(TASK BRIEF)
Your task is to repeat the entries exactly. Leave the pictures out.

(WORKING DATA)
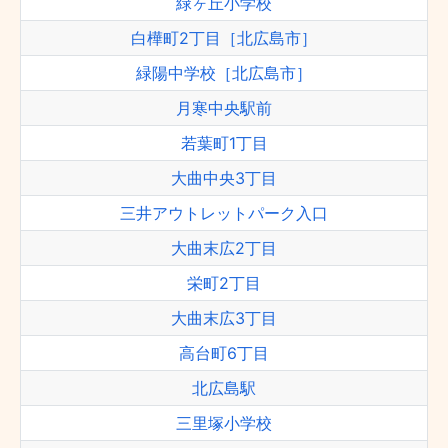
緑ヶ丘小学校
白樺町2丁目［北広島市］
緑陽中学校［北広島市］
月寒中央駅前
若葉町1丁目
大曲中央3丁目
三井アウトレットパーク入口
大曲末広2丁目
栄町2丁目
大曲末広3丁目
高台町6丁目
北広島駅
三里塚小学校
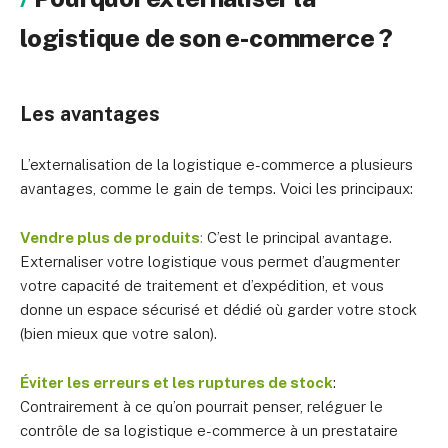
logistique de son e-commerce ?
Les avantages
L’externalisation de la logistique e-commerce a plusieurs
avantages, comme le gain de temps. Voici les principaux:
Vendre plus de produits
:
C’est le principal avantage.
Externaliser votre logistique vous permet d’augmenter
votre capacité de traitement et d’expédition, et vous
donne un espace sécurisé et dédié où garder votre stock
(bien mieux que votre salon).
Éviter les erreurs et les ruptures de stock
:
Contrairement à ce qu’on pourrait penser, reléguer le
contrôle de sa logistique e-commerce à un prestataire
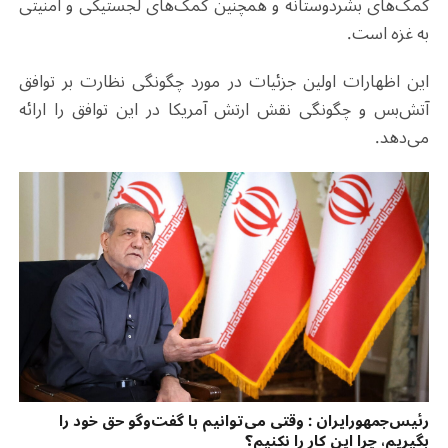
کمک‌های بشردوستانه و همچنین کمک‌های لجستیکی و امنیتی
به غزه است.
این اظهارات اولین جزئیات در مورد چگونگی نظارت بر توافق
آتش‌بس و چگونگی نقش ارتش آمریکا در این توافق را ارائه
می‌دهد.
رئیس‌جمهورایران : وقتی می‌توانیم با گفت‌وگو حق خود را
بگیریم، چرا این کار را نکنیم؟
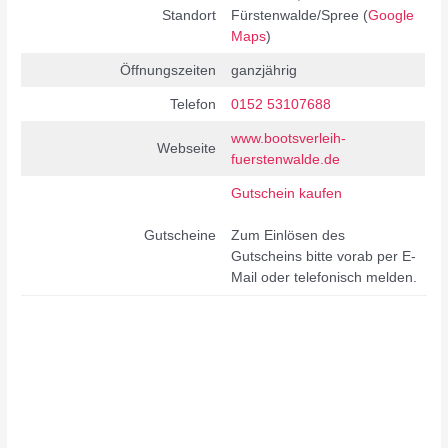
Standort
Fürstenwalde/Spree (
Google
M
aps
)
Öffnungszeiten
ganzjährig
Telefon
0152 53107688
www.bootsverleih-
Webseite
fuerstenwalde.de
Gutschein kaufen
Gutscheine
Zum Einlösen des
Gutscheins bitte vorab per E-
Mail oder telefonisch melden.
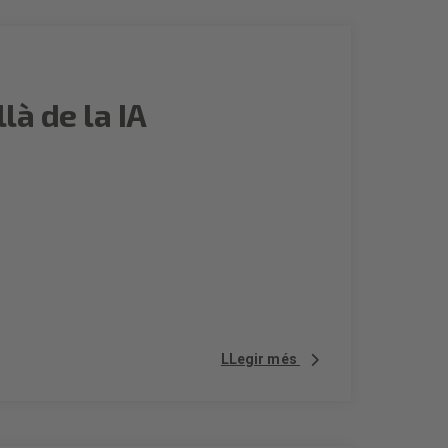
là de la IA
LLegir més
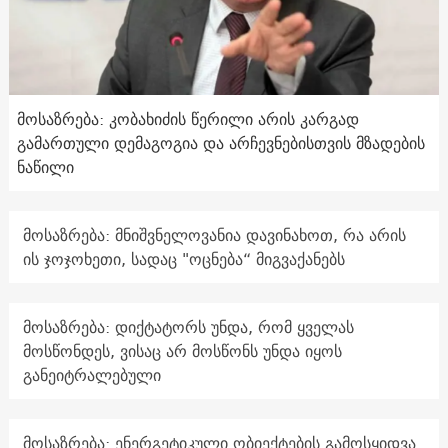
მოსაზრება: კობახიძის წერილი არის კარგად
გამართული დემაგოგია და არჩევნებისთვის მზადების
ნაწილი
მოსაზრება: მნიშვნელოვანია დავინახოთ, რა არის
ის ჯოჯოხეთი, სადაც "ოცნება“ მიგვაქანებს
მოსაზრება: დიქტატორს უნდა, რომ ყველას
მოსწონდეს, ვისაც არ მოსწონს უნდა იყოს
განეიტრალებული
მოსაზრება: ენერგეტიკული ობიექტების გამოსყიდვა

(RESULT)
緑ヶ丘小学校
白樺町2丁目［北広島市］
緑陽中学校［北広島市］
月寒中央駅前
若葉町1丁目
大曲中央3丁目
三井アウトレットパーク入口
大曲末広2丁目
栄町2丁目
大曲末広3丁目
高台町6丁目
北広島駅
三里塚小学校
logistique de son e-commerce ?
Les avantages
L’externalisation de la logistique e-commerce a plusieurs
avantages, comme le gain de temps. Voici les principaux:
Vendre plus de produits
:
C’est le principal avantage.
Externaliser votre logistique vous permet d’augmenter
votre capacité de traitement et d’expédition, et vous
donne un espace sécurisé et dédié où garder votre stock
(bien mieux que votre salon).
Éviter les erreurs et les ruptures de stock
:
Contrairement à ce qu’on pourrait penser, reléguer le
contrôle de sa logistique e-commerce à un prestataire
کمک‌های بشردوستانه و همچنین کمک‌های لجستیکی و امنیتی
به غزه است.
این اظهارات اولین جزئیات در مورد چگونگی نظارت بر توافق
آتش‌بس و چگونگی نقش ارتش آمریکا در این توافق را ارائه
می‌دهد.
رئیس‌جمهورایران : وقتی می‌توانیم با گفت‌وگو حق خود را
بگیریم، چرا این کار را نکنیم؟
Standort
Fürstenwalde/Spree (
Google
M
aps
)
Öffnungszeiten
ganzjährig
Telefon
0152 53107688
www.bootsverleih-
Webseite
fuerstenwalde.de
Gutschein kaufen
Gutscheine
Zum Einlösen des
Gutscheins bitte vorab per E-
Mail oder telefonisch melden.
là de la IA
LLegir més
მოსაზრება: კობახიძის წერილი არის კარგად
გამართული დემაგოგია და არჩევნებისთვის მზადების
ნაწილი
მოსაზრება: მნიშვნელოვანია დავინახოთ, რა არის
ის ჯოჯოხეთი, სადაც "ოცნება“ მიგვაქანებს
მოსაზრება: დიქტატორს უნდა, რომ ყველას
მოსწონდეს, ვისაც არ მოსწონს უნდა იყოს
განეიტრალებული
მოსაზრება: ენერგეტიკული ობიექტების გამოსყიდვა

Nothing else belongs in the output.